02 - galau

8 0 0
                                    

"Hari ini memang..., memang..., aaaaargh!"

Danti meremas setir mobil sekeras-kerasnya. Bahkan, ia ingin sekali menggigit serta membenturkan kepalanya pada roda kemudi jika tak ingat itu akan membuatnya celaka di jalan raya. Ia sangat ingin menggambarkan bahwa hari ini adalah hari yang sangat buruk di antara hari yang paling buruk. Namun, dirinya tak menemukan kata-kata buruk yang paling tepat.

"Anjing" terlalu mainstream.

Via yang tengah mengetik pesan di kursi sebelah sampai terlonjak dan menoleh. Sesaat kemudian, ia menggeleng-geleng. Danti yang telah ia kenal semenjak berkuliah di Universitas Swasta Pontianak itu sepertinya tidak dapat melepas kenangan pahit di hari ini. Saking menempelnya di ingatan, hingga meresap ke sumsum tulang belakang.

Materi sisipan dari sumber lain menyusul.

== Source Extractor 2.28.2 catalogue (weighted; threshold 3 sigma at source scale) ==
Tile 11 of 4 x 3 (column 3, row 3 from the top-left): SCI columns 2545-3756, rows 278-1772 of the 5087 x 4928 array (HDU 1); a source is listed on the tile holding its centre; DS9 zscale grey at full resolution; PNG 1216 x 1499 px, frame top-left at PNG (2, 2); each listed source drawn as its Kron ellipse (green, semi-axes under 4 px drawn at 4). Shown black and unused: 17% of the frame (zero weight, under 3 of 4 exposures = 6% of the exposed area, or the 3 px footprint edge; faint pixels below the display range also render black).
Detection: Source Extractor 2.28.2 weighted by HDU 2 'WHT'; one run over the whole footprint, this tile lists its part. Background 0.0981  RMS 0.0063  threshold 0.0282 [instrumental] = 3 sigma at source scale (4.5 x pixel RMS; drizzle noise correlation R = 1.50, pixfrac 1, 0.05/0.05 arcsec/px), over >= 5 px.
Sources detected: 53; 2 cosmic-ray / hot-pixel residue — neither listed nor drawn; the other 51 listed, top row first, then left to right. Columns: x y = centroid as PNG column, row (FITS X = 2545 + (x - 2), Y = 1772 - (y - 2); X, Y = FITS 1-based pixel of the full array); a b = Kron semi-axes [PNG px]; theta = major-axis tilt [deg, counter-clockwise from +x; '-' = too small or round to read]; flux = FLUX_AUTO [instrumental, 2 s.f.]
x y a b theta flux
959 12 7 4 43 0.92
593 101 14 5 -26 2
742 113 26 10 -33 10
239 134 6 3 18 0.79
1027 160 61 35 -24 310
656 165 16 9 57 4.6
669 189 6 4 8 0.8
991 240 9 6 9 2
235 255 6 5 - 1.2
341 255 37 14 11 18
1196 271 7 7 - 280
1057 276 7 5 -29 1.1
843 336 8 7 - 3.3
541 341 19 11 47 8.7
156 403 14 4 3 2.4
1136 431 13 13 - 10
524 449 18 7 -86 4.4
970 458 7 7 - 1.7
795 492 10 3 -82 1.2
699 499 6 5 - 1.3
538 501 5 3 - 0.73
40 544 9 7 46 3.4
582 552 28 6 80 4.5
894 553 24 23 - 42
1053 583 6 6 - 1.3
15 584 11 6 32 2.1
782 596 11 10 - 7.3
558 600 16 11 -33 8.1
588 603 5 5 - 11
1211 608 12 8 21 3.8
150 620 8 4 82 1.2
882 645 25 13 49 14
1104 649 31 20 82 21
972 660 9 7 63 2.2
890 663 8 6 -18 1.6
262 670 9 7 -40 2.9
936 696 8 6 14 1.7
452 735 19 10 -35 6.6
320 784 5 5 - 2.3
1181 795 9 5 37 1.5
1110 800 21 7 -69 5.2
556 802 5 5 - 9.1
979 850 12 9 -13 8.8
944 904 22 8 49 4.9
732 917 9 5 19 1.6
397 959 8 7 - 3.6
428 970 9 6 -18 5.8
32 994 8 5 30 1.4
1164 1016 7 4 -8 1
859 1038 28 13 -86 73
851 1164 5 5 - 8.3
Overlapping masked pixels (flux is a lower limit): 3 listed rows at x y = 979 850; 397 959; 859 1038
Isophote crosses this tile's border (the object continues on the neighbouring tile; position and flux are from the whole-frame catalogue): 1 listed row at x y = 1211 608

Dan, lihatlah! Matanya sampai menyipit, bibirnya maju, dan gurat-gurat kasar seolah berkumpul di tengah alis dan batang hidung Danti. Sungguh pemandangan yang membuat mata Via perih, seolah-olah ada yang sedang mengiris bawang merah.

"Aku sudah tidak tahan, Via! Aku harus tahu siapa orang itu! Dia sudah keterlaluan!" Danti merasa ubun-ubunnya nyaris mengepulkan asap. Via memintanya untuk menarik napas lalu diembuskan pelan-pelan, sebelum nantinya terlambat malah menghentikan napas mereka dengan menabraki kendaraan lain.

"Dia cuma kirim puisi, kan?" cuap Via setelah Danti mulai fokus pada jalan raya.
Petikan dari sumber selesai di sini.